In the latest report of a cyber attack, it is being suspected that state actors could be involved in causing disruptions to critical infrastructure.
The very nature of this cyber attack is causing worries to many stakeholders, including the U.S. Department of Homeland Security.
Experts in the field of cybersecurity are calling the cyber attack a watershed incident—it’s carried out by planting malware in a process control mechanism to trigger a shutdown of the process and even cause damage to the equipment.
Summary of What Transpired
From the detailed account of the episode given by security experts at FireEye and confirmed in a security advisory by Schneider (the maker of the process control instrumentation that was hacked), this cyber attack was perpetrated within a critical infrastructure organization and the Triconex Safety Instrumented System (SIS) controllers were accessed illegally when the malicious software was planted.
Now, officially, the exact location where it occurred and the organization’s name are being withheld.
However, it is being mentioned that it was a critical infrastructure facility in Saudi Arabia.
The controller in its normal functioning would have identified any anomaly and sounded an alert and if necessary, shutting down the process.
But, by implanting this malware, which has been given the name “TRITON” by FireEye, the hacker who mounted this cyber attack has artificially created a trigger that led to the disruption in the operations.
The malicious software was only detected when the owner of the system investigated the reason for the disruption systematically.
Not Naming the Culprit
In most such cases of cyber attacks, investigators like Fire Eye would trace the hacker.
But here in this attack on a critical infrastructure, they are not doing so. In fact, they have gone a step beyond and expressed their strong opinion that it could only be a state actor or, in their word, a “nation state” who is behind the cyber attack.
They have attempted to give a detailed technical explanation for this.

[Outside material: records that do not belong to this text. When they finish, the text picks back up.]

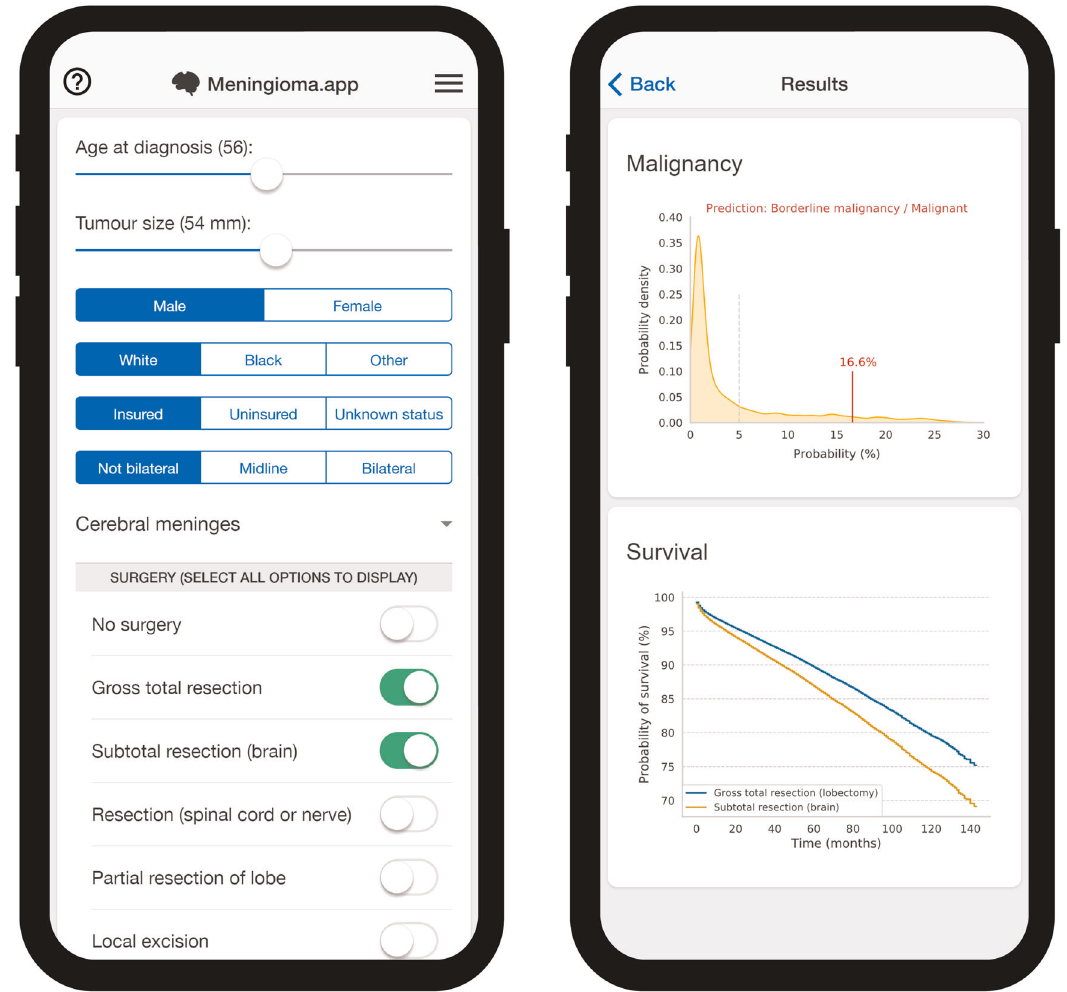
Fig. 5 Example predicted malignancy and survival curves for an insured 56-year-old white man with a unilateral 54 mm wide meningioma localizing to the cerebral meninges. Try the app at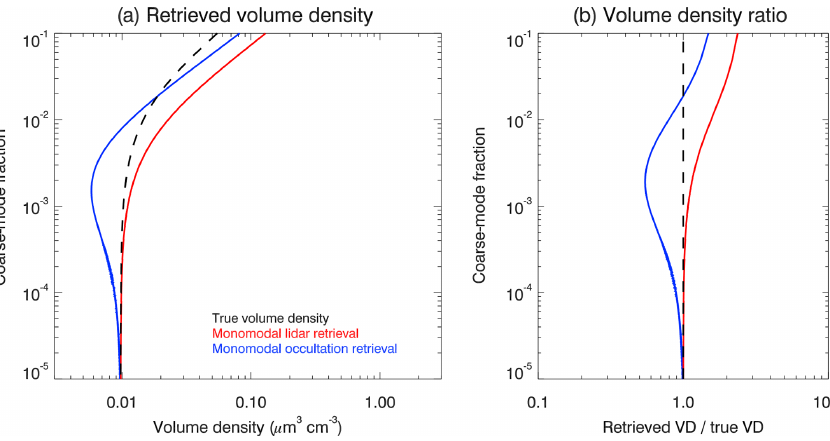
Figure 8. Similar to Fig. 3 but for volume density.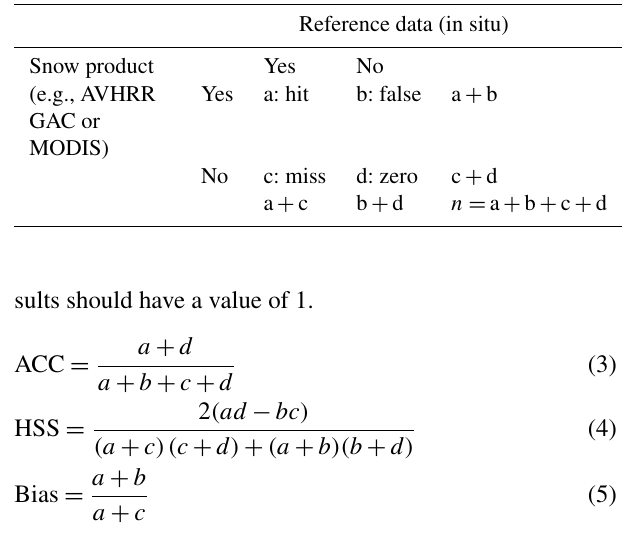
Table 3. Contingency table used to determine probability of detec- tion and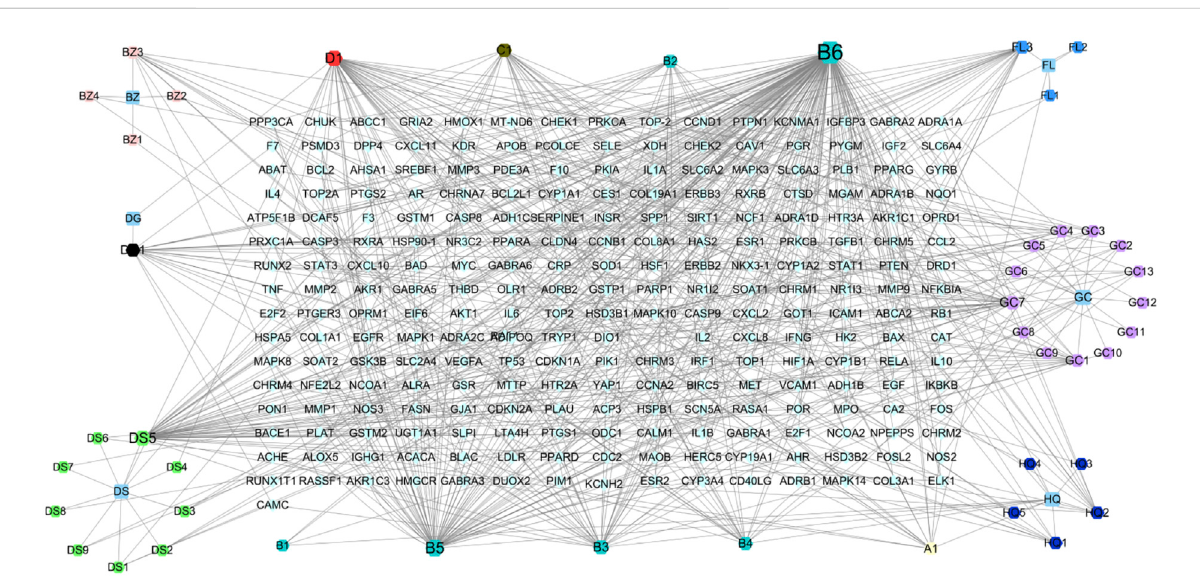
FIGURE 12 Thebotanicaldrugs-component-targetdiagram. The rhombus isthetarget, thehexagon istheeffective componentofbotanicaldrug, andthe square is the botanical drugs. (A1) refers to hederagenin, the common compound of Astragalus mongholicus Bunge Fabaceae. [Fabaceae; Astragali Radix]andPoriacocos(Schw.)Wolf.[Polyporaceae;Poria]. (B1) Astragalus mongholicusBungeFabaceae.[Fabaceae;AstragaliRadix]and Glycyrrhiza uralensis Fisch. ex DC. [Fabaceae; Glycyrrhizae radix et rhizoma]. (B2) refers to Jaranol, the common compound of Astragalus mongholicus Bunge Fabaceae. [Fabaceae; Astragali Radix] and Glycyrrhiza uralensis Fisch. ex DC. [Fabaceae; Glycyrrhizae radix et rhizoma]. (B3) refers to isorhamnetin, the common compound of Astragalus mongholicus Bunge Fabaceae. [Fabaceae; Astragali Radix] and Glycyrrhiza uralensis Fisch. ex DC. [Fabaceae; Glycyrrhizae radix et rhizoma]. (B4) refers to formononetin, the common compound of Astragalus mongholicus Bunge Fabaceae. [Fabaceae; Astragali Radix] and Glycyrrhiza uralensis Fisch. ex DC. [Fabaceae; Glycyrrhizae radix et rhizoma]. (B5) refers to kaempferol, the common compound of Astragalus mongholicus Bunge Fabaceae. [Fabaceae; Astragali Radix] and Glycyrrhiza uralensis Fisch. ex DC. [Fabaceae; Glycyrrhizae radix et rhizoma]. (B6) refers to quercetin, the common compound of Astragalus mongholicus Bunge Fabaceae. [Fabaceae; Astragali Radix] and Glycyrrhiza uralensisFisch.exDC.[Fabaceae;Glycyrrhizaeradixetrhizoma]. (C1) refersto7-Methoxy-2-methyliso fl avone,thecommoncompound of Glycyrrhiza uralensis Fisch. ex DC. [Fabaceae; Glycyrrhizae radix et rhizoma] and Codonopsis pilosula (Franch.) Nannf. [Campanulaceae; Codonopsisradix]. (D1) refers to Stigmasterol, the common compound of Codonopsis pilosula (Franch.) Nannf. [Campanulaceae; Codonopsisradix] and Angelica sinensis (Oliv.) Diels [Apiaceae; Angelicae Sinensis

Briefly, the very modus operandi employed in the cyber attack—that is, the way no ransom demand was put and the focus on disrupting critical infrastructure—are all seen as an odd combination, not generally seen with cyber crime groups.
FireEye has gone on to name countries like the United States, Russia, North Korea, Iran and Israel as being capable of indulging in such activity based on similar episodes in the past.
Finally, in their assessment, instead of an all-out cyber attack, it appears to be a kind of kite-flying exercise to know if and how the malware does the intended damage, possibly with the intention to strike later.
Warning to Major Units for the Future
As has been stated previously, in these types of large-scale cyber attacks, the most vulnerable critical infrastructure facilities are nuclear power stations, large industrial units and other utilities.
They will have to get the best qualified technical experts to carry out an audit of their process control systems and explore, where possible, if the distribution control systems and the safety systems can be segregated and protected from possible invasion by malware.
Instrumentation specialists like Schneider will also make their own efforts at improving the protocols built into their products and the software overall to prevent any malicious software, like TRITON, from gaining access or entry to their systems.